A lively debate at The Apex in Bury St Edmunds las tweek during the public meeting called by the Suf

A lively debate at The Apex in Bury St Edmunds las tweek during the public meeting called by the Suffolk Action for Truth on the Schools Organisation Review - Credit: Andy Abbott

A CAMPAIGN group which has called on Suffolk County Council to pause the move to two-tier education has said the authority has “all the cards”.

A spokesman for Suffolk Action for Truth on SOR [School Organisation Review], known as SATS, has said the group is “disappointed” the county council will not be re-examining its decision to close middle schools in the Stowmarket area.

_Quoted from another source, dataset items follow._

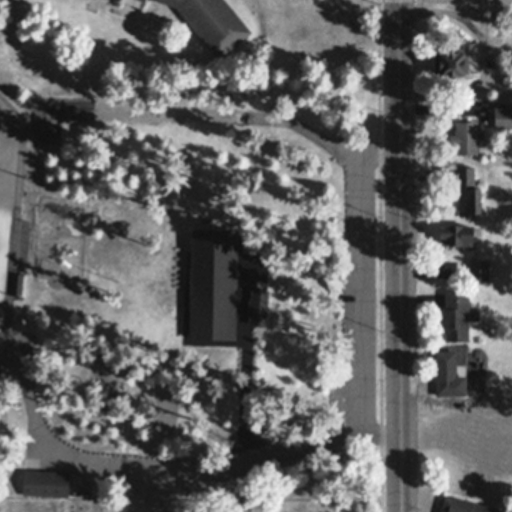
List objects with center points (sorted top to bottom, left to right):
building: (489, 11)
building: (490, 12)
building: (210, 21)
building: (212, 23)
building: (493, 28)
building: (456, 66)
building: (507, 78)
building: (504, 117)
building: (503, 118)
road: (210, 125)
building: (468, 138)
building: (467, 139)
park: (3, 147)
building: (471, 193)
building: (468, 194)
building: (462, 235)
building: (457, 237)
park: (203, 244)
road: (400, 255)
building: (481, 270)
building: (480, 271)
building: (19, 284)
building: (213, 286)
building: (228, 290)
building: (258, 309)
building: (458, 317)
building: (458, 318)
building: (451, 375)
building: (449, 377)
road: (64, 431)
building: (46, 484)
building: (47, 484)
park: (142, 494)
building: (463, 506)
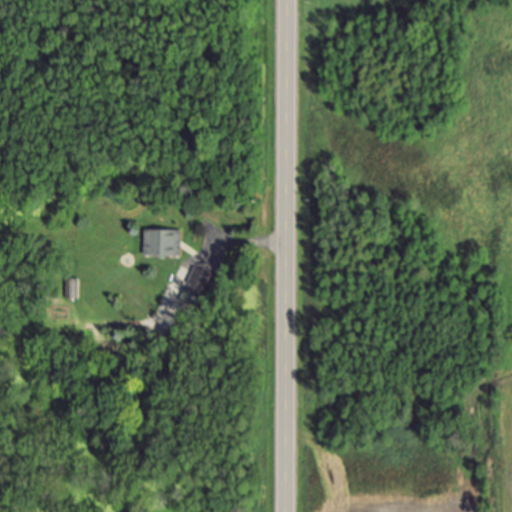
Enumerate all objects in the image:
road: (254, 242)
building: (164, 243)
building: (162, 245)
road: (287, 256)
building: (199, 283)
building: (198, 287)
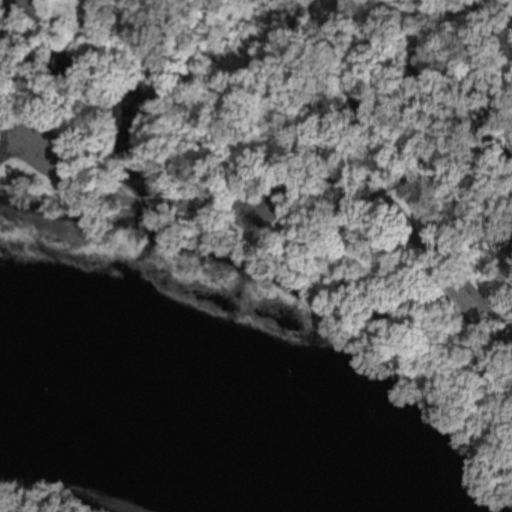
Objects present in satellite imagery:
road: (5, 148)
road: (417, 156)
road: (155, 202)
road: (480, 327)
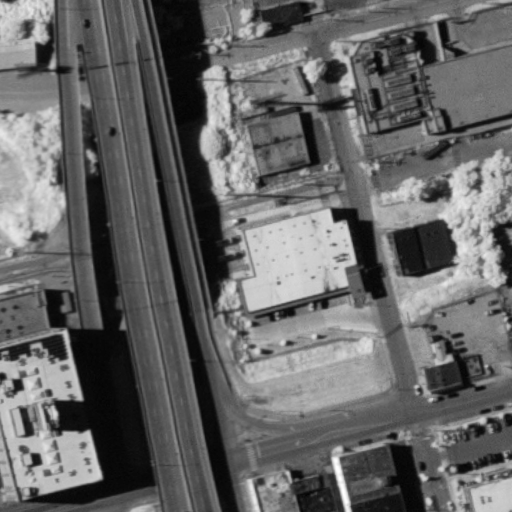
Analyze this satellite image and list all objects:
street lamp: (34, 8)
building: (277, 14)
building: (278, 14)
building: (14, 46)
building: (14, 49)
road: (226, 57)
building: (426, 83)
building: (426, 84)
street lamp: (68, 99)
building: (273, 129)
building: (276, 141)
road: (156, 154)
road: (167, 154)
building: (280, 155)
road: (58, 176)
road: (343, 176)
street lamp: (138, 182)
road: (366, 222)
road: (167, 226)
railway: (270, 230)
railway: (274, 245)
building: (416, 246)
building: (418, 246)
road: (122, 255)
road: (144, 257)
railway: (169, 257)
building: (291, 257)
railway: (278, 259)
building: (292, 261)
railway: (194, 266)
railway: (122, 274)
street lamp: (102, 283)
building: (20, 312)
parking lot: (295, 315)
road: (318, 315)
road: (203, 358)
road: (215, 360)
street lamp: (177, 367)
building: (438, 368)
building: (439, 373)
road: (352, 401)
building: (31, 402)
road: (265, 412)
road: (242, 413)
building: (34, 418)
road: (104, 421)
road: (368, 424)
road: (262, 425)
road: (432, 428)
road: (220, 435)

Last week the county council cabinet voted unanimously to close Stowmarket, Combs, Bacton and Needham Market Middle Schools. The Liberal Democrats tried to call the decision in, but this was rejected by the county council’s monitoring officer.

Speaking about SATS’ next move, a spokesman for the group said: “They [county council] have all the cards and it’s arranged in such a way they have control of it.” He added: “The evidence around Suffolk shows unless we can get to the situation where we get the schools’ adjudicator [involved] we don’t get anywhere.” But the spokesman admitted the only way they could get the schools’ adjudicator involved was if the cabinet had not come to a decision by the end of March. “Nobody in SATS is under the illusion we have anything other than a hugely uphill battle the whole way,” he said.

A Suffolk County Council spokesman said the monitoring officer found information addressing to all of the grounds of the call-in was contained in the cabinet report, or previous reports, and the decision was in line with previous decisions. Graham Newman, cabinet member for education and young people at Suffolk County Council, said the authority followed legislation “to the letter” and that was why there was no requirement to get the adjudicator involved. “It’s a right and proper decision for the local authority to take.” He said the county council had the cards as it needed to make this change, citing Suffolk’s GCSE results this year.